- **WHAT YOU SHOULD DO**:
Starting at the beginning of the rows and ending with the line that contains "What are the most common", present each of those lines as a numbered list, leaving out blank lines.

(Dataset entries)
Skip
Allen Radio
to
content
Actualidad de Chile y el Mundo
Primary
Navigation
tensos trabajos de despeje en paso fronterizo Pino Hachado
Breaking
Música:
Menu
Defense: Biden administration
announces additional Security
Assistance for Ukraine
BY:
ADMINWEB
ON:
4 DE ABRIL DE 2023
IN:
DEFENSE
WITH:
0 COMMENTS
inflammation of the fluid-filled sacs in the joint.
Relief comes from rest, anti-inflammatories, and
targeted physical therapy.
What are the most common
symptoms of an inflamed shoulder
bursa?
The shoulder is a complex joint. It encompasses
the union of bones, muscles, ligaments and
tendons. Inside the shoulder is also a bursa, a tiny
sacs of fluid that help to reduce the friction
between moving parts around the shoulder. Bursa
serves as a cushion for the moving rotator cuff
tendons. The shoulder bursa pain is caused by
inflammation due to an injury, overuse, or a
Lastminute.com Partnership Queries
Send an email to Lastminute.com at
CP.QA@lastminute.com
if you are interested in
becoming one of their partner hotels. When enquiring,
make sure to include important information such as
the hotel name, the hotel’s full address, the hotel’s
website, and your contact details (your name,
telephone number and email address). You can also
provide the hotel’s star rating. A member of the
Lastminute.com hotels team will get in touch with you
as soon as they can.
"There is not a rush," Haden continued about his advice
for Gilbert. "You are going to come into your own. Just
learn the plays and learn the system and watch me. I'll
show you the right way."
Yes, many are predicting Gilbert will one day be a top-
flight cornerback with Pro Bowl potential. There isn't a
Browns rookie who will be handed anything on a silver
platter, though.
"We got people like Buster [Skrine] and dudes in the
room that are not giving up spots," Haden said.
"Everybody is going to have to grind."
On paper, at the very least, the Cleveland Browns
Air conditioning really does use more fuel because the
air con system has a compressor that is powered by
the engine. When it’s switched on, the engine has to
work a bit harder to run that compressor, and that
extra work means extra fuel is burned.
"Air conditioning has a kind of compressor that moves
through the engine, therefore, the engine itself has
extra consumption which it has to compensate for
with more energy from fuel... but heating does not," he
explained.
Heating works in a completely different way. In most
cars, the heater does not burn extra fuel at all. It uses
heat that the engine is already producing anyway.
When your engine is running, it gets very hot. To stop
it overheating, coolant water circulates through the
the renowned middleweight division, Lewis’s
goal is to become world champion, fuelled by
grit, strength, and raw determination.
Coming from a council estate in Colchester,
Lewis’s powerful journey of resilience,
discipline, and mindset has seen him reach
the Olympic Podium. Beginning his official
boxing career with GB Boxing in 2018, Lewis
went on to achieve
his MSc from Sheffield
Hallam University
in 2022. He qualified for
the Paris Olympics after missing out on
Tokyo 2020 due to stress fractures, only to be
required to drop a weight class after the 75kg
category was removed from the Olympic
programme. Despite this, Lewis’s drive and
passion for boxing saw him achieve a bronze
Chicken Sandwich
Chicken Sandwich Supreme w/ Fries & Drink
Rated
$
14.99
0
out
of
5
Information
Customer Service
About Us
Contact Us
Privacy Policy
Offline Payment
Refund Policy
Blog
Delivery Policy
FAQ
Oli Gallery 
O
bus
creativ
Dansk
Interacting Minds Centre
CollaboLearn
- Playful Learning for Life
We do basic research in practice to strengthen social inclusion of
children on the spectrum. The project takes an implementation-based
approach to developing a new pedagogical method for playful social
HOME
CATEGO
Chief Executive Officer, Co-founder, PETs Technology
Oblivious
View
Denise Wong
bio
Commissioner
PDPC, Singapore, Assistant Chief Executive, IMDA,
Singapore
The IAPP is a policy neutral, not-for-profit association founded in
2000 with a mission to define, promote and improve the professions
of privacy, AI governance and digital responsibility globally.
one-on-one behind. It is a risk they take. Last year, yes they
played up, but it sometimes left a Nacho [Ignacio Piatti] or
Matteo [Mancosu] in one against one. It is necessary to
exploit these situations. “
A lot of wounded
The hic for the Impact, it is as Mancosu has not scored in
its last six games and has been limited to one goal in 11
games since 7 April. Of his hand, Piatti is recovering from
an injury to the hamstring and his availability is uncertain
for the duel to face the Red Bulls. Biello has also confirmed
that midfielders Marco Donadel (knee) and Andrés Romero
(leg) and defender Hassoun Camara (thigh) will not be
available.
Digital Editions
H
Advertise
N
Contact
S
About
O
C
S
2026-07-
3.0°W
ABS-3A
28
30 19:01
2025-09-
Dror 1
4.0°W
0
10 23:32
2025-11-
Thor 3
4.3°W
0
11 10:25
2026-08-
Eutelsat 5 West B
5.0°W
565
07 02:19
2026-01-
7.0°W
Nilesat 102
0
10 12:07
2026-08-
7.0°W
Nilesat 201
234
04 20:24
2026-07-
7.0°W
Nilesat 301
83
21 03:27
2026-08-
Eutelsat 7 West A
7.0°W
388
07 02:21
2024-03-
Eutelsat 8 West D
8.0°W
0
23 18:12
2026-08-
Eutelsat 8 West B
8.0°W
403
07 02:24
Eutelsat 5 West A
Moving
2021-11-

- **WORKED SOLUTION**:
1. Skip
2. Allen Radio
3. to
4. content
5. Actualidad de Chile y el Mundo
6. Primary
7. Navigation
8. tensos trabajos de despeje en paso fronterizo Pino Hachado
9. Breaking
10. Música:
11. Menu
12. Defense: Biden administration
13. announces additional Security
14. Assistance for Ukraine
15. BY:
16. ADMINWEB
17. ON:
18. 4 DE ABRIL DE 2023
19. IN:
20. DEFENSE
21. WITH:
22. 0 COMMENTS
23. inflammation of the fluid-filled sacs in the joint.
24. Relief comes from rest, anti-inflammatories, and
25. targeted physical therapy.
26. What are the most common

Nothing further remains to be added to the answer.